В небе выникнул ястреб из облачного куста. Он мерил крыльями даль и не сбивался. Справа от меня угрюмый, с носом как ржавый терпуг, ехал на рыжем азбане Гемябек. Вайе! Вскоре после прихода на место кипчакский князь вырвал глаза Гемябеку и насыпал туда соль. Я отмстил.
Слабый утренний ветер скользил по золотому шитью его эмирского тубетея и пригибал на сторону селезневое перо.
Я сказал Гемябеку:
— Ястреб в небе, стрела в колчане, победа в поле, — болсун шулай!
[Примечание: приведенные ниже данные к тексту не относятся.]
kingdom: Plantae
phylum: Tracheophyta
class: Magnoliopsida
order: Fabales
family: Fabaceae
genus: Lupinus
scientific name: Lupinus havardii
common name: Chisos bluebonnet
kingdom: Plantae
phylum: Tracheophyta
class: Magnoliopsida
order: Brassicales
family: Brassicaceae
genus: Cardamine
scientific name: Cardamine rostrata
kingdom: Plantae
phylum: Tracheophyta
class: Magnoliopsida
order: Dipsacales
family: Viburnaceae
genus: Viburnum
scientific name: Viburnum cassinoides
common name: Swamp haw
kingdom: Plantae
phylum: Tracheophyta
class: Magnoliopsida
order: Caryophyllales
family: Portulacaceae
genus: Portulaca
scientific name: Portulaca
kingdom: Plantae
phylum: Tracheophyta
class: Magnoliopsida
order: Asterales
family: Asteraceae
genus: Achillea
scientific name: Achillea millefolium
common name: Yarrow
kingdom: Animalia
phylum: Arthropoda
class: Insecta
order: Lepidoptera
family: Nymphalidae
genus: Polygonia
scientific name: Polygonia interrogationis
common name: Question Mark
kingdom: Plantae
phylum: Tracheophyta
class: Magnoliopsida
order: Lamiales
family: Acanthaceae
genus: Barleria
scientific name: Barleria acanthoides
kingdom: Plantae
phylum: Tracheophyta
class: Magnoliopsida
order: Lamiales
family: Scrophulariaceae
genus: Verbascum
Гемябек ответил:
— Эйе.
Тогда заплясал вдруг в воздухе, — так пляшет красивая плясунья на пиру, — голову через крыло, ястреб и упал комом жирной земли подле меня.
Я почуял тоску. Я словно бы услышал позадь войска мелкие шаги осторожных зверей, которых дело — поедать трупы. Я оглянулся на верблюда Ытмари. Всё по-прежнему над зеленым балдахином, как хмельные в солнце цветы, реяли перья каанского опахала.
Впереди был последний перевал между двух озер. За озерами не было ничего. Сзади, совсем далеко, белыми птицами уселись по иссера-зеленой глади растоптанной бессчетные шатры покинутого стана.